Langzaam kwam de trein tot stilstand, enkele honderden meters voor het station. Een stem uit de luidspreker gaf uitleg.
“We wachten op een rood sein.” hoorde ik. De jongen op de bank voor mij richtte zich op.
“Wat zei hij?” zei hij.
“We wachten op een rood sein.” hielp het meisje naast hem. De jongen grijnsde.
“Dus als het rood wordt gaan we weer rijden?” zei hij. Het meisje was even stil. Ze dacht even na.
“O ja.” zei ze dan.
[De jongen maakte beknopt en efficiënt duidelijk hoe belangrijk de juiste woordkeus is. En ik was blij dat ik het eens een keer niet deed.]
“Eens een keer” is een tautologie (als we toch bezig zijn met taalfouten)…
Laten we spreken over Stijlvormen.

────────────────────────────────────────

Uit te voeren opdrachten
(A) Neem uit het fragment letterlijk over wat begint met "Langzaam kwam de" en doorloopt tot en met "zei ze dan.".
(B) Vat het fragment samen in twee zinnen.
De rijen hieronder staan los van het fragment.

────────────────────────────────────────

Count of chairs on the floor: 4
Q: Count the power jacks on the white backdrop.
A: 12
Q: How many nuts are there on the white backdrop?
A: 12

────────────────────────────────────────

Gegeven antwoorden
(A)
Langzaam kwam de trein tot stilstand, enkele honderden meters voor het station. Een stem uit de luidspreker gaf uitleg.
“We wachten op een rood sein.” hoorde ik. De jongen op de bank voor mij richtte zich op.
“Wat zei hij?” zei hij.
“We wachten op een rood sein.” hielp het meisje naast hem. De jongen grijnsde.
“Dus als het rood wordt gaan we weer rijden?” zei hij. Het meisje was even stil. Ze dacht even na.
“O ja.” zei ze dan.

(B) Een trein komt enkele honderden meters voor het station tot stilstand, en via de luidspreker wordt gemeld dat er op een rood sein wordt gewacht. Een jongen vraagt daarop of ze weer gaan rijden als het rood wordt, en volgens de verteller maakt hij daarmee beknopt en efficiënt duidelijk hoe belangrijk de juiste woordkeus is.